• _Problem statement_: Pictures are to be left out, and only the lines from the one with "26: (291, 30, 0.25)" through the last line of the listing below are to be repeated exactly.

═══ Data for this exercise

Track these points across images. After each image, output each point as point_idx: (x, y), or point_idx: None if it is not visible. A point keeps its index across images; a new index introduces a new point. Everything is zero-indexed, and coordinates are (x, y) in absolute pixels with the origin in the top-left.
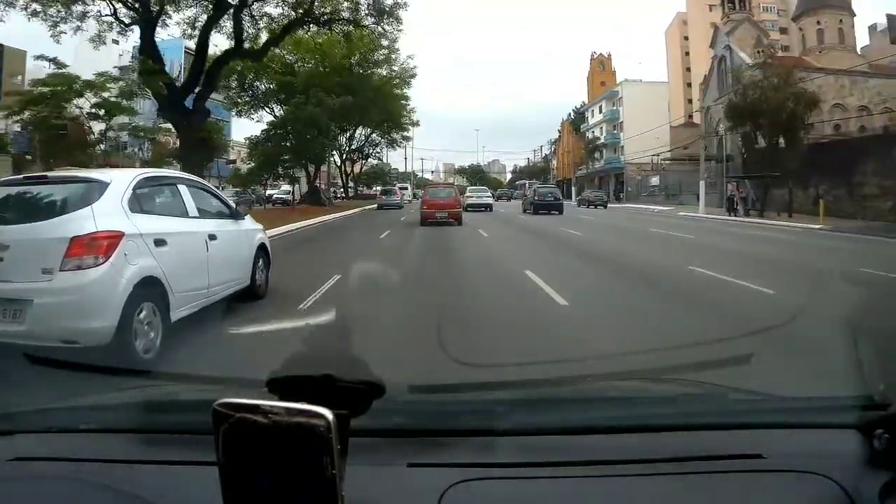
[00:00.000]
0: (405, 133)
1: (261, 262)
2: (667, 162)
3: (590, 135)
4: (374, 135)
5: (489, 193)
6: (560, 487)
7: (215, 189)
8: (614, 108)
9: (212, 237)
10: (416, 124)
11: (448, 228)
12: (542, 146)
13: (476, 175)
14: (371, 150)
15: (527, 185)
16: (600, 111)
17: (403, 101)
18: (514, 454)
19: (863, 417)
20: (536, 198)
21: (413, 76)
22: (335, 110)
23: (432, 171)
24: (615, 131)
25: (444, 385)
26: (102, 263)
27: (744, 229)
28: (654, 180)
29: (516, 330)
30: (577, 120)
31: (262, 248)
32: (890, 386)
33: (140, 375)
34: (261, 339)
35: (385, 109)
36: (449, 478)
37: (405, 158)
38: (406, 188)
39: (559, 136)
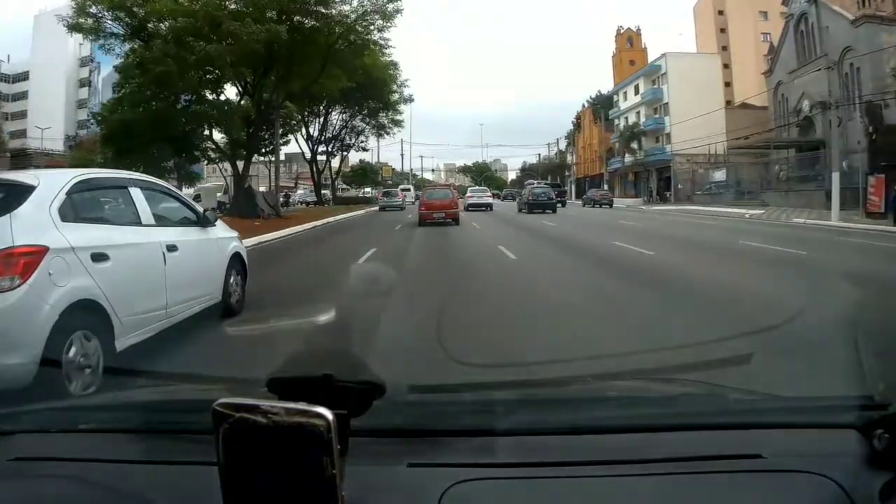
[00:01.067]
0: (396, 116)
1: (235, 275)
2: (724, 153)
3: (622, 122)
4: (355, 119)
5: (489, 194)
6: (560, 487)
7: (179, 192)
8: (656, 86)
9: (171, 248)
10: (408, 100)
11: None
12: (557, 139)
13: (482, 173)
14: (353, 140)
15: (535, 184)
16: (636, 92)
17: (392, 70)
18: (514, 454)
19: (863, 417)
20: (531, 197)
21: (397, 10)
22: (259, 50)
23: (433, 170)
24: (657, 115)
25: (444, 385)
26: (19, 286)
27: None
28: (719, 175)
29: None
30: (601, 106)
31: (236, 258)
32: (890, 386)
33: (140, 375)
34: (260, 339)
35: (356, 67)
36: (449, 478)
37: (401, 155)
38: (409, 189)
39: (577, 126)
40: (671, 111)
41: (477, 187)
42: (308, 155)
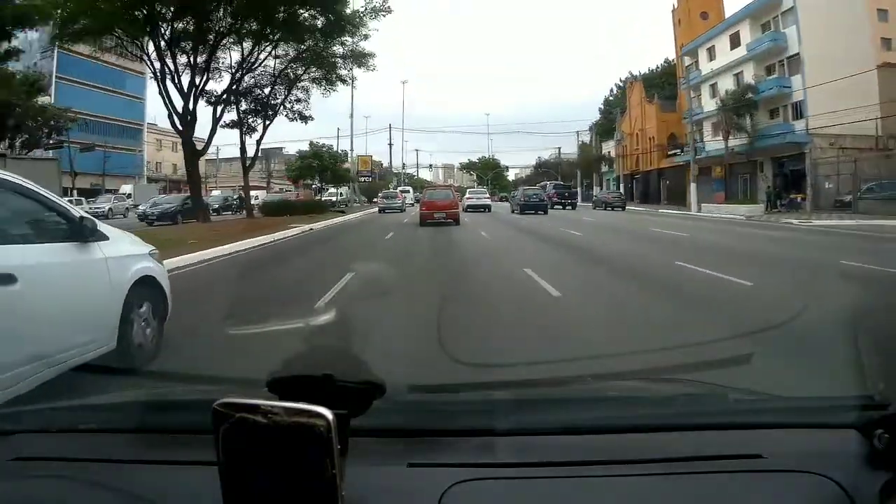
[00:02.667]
0: (358, 43)
1: (143, 309)
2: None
3: (706, 92)
4: (275, 52)
5: (487, 195)
6: (560, 487)
7: (39, 189)
8: (775, 31)
9: (5, 280)
10: (380, 12)
11: None
12: (593, 124)
13: (489, 170)
14: (279, 95)
15: (548, 185)
16: (734, 45)
17: None
18: (514, 454)
19: (863, 417)
20: (523, 199)
21: None
22: None
23: (430, 166)
24: (774, 76)
25: (444, 385)
26: None
27: None
28: None
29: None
30: (653, 80)
31: (145, 284)
32: (890, 386)
33: (140, 375)
34: (261, 339)
35: None
36: (449, 478)
37: (389, 145)
38: (408, 191)
39: (619, 107)
40: (806, 67)
41: (476, 188)
42: (172, 117)
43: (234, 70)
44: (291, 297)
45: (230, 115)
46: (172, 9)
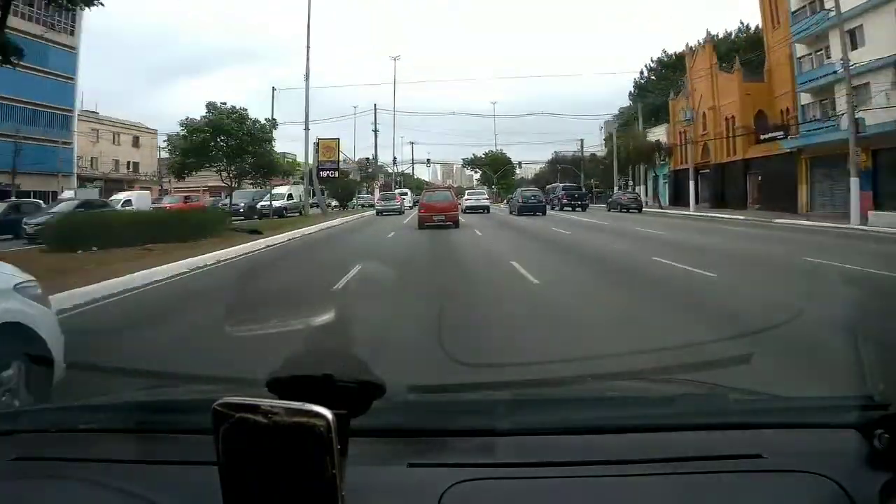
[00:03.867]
0: None
1: (4, 373)
2: None
3: (833, 43)
4: None
5: (486, 196)
6: (560, 487)
7: None
8: None
9: None
10: None
11: None
12: (634, 106)
13: (498, 165)
14: None
15: (558, 186)
16: None
17: None
18: (514, 454)
19: (863, 417)
20: (521, 201)
21: None
22: None
23: (428, 161)
24: None
25: (444, 385)
26: None
27: None
28: None
29: None
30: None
31: (7, 335)
32: (890, 386)
33: (140, 375)
34: (261, 339)
35: None
36: (449, 478)
37: (374, 130)
38: (406, 193)
39: (670, 82)
40: None
41: (475, 189)
42: None
43: None
44: None
45: None
46: None
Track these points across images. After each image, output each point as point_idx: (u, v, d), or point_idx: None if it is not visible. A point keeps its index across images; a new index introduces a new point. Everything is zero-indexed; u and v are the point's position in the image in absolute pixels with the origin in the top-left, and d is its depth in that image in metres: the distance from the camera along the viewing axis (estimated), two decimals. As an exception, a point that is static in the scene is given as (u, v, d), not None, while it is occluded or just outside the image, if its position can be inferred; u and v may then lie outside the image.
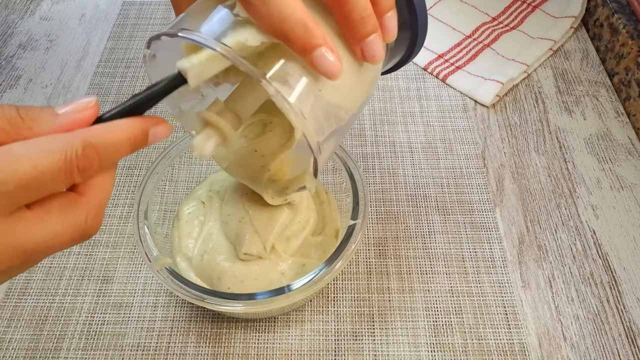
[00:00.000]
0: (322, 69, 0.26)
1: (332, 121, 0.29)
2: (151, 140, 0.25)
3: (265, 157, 0.37)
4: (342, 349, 0.40)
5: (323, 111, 0.28)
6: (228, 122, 0.29)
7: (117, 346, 0.41)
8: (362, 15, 0.27)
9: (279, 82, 0.26)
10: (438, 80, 0.59)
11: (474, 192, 0.49)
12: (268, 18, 0.25)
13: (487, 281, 0.44)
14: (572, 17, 0.63)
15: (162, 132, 0.26)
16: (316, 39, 0.25)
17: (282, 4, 0.25)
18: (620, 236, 0.46)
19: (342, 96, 0.29)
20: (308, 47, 0.26)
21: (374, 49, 0.28)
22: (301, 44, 0.25)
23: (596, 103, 0.56)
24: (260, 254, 0.40)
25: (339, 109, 0.30)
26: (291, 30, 0.25)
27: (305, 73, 0.27)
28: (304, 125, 0.27)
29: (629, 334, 0.41)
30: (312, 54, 0.26)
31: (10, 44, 0.64)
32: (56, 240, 0.23)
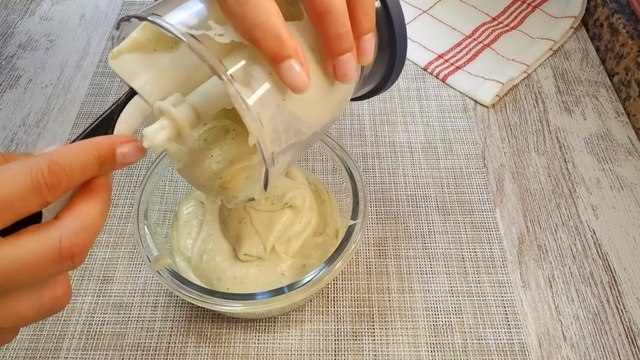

══════

• _Solved exercise_:
26: (291, 30, 0.25)
27: (305, 73, 0.27)
28: (304, 125, 0.27)
29: (629, 334, 0.41)
30: (312, 54, 0.26)
31: (10, 44, 0.64)
32: (56, 240, 0.23)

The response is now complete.